There is emotion in the film, lots of it, but almost all comes from Vikander's Gerda. Her range swings like a great pendulum between absolute despair and jubilance, sometimes in the same scene. Difficult doesn't begin to describe the challenge in portraying a woman whose entire life is turned upside down, and though she wishes to remain faithful and supporting to her husband it steadily becomes clear that it simply isn't possible for their relationship to continue without evolution, a notion which is done impeccably in the film's third act.

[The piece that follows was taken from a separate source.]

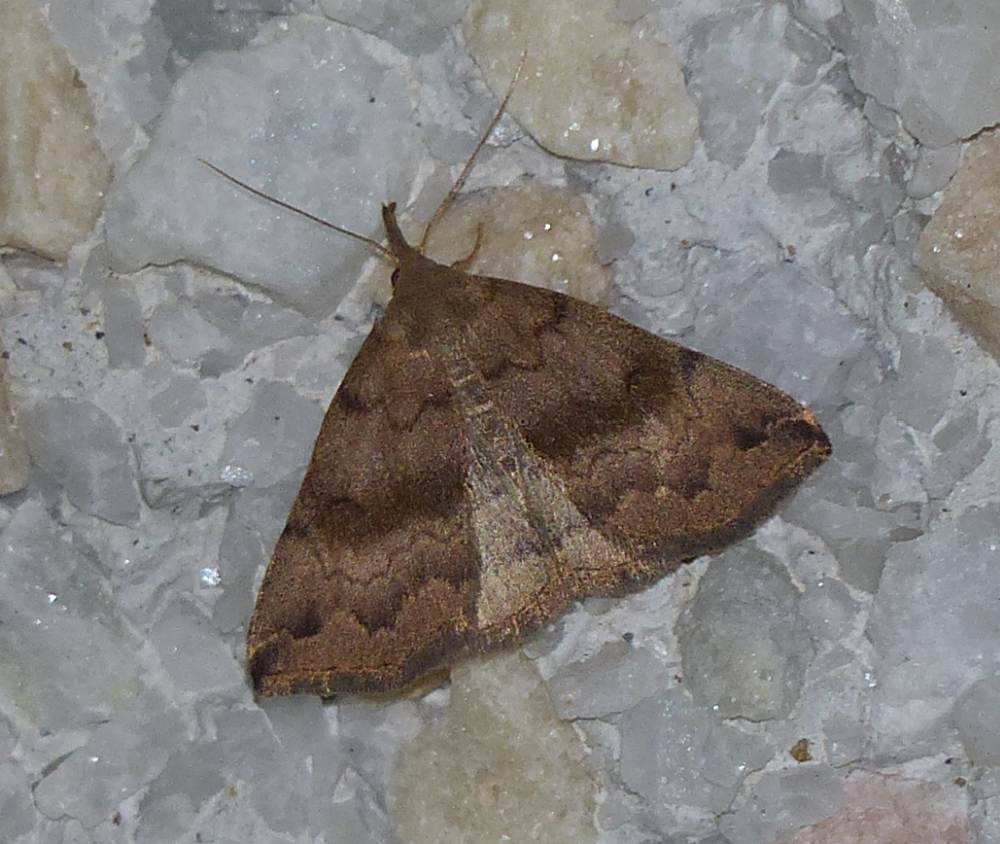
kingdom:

I am fully aware that I am not this film's target market. But as an aspiring filmmaker and devourer of modern cinema, it seemed a perfect time to expand my horizons and learn a little about history at the same time. I was met with an uneven and often muddled collection of beautiful performances stilted on shoddy dialogue all wrapped up in admittedly pristine cinematography. Director Tom Hooper brought his trademark grandeur to a story that really needed an intimate touch, significantly weakening any potential impact on a viewer.
I'm glad I saw the film, and yet I find myself rejoicing even more that I didn't have to pay for it. As important as the issues within it are the issues with the film itself overshadow any good it could have done for the community it was trying to represent. Overreach killed the beast this time, and no magic spell can bring it back.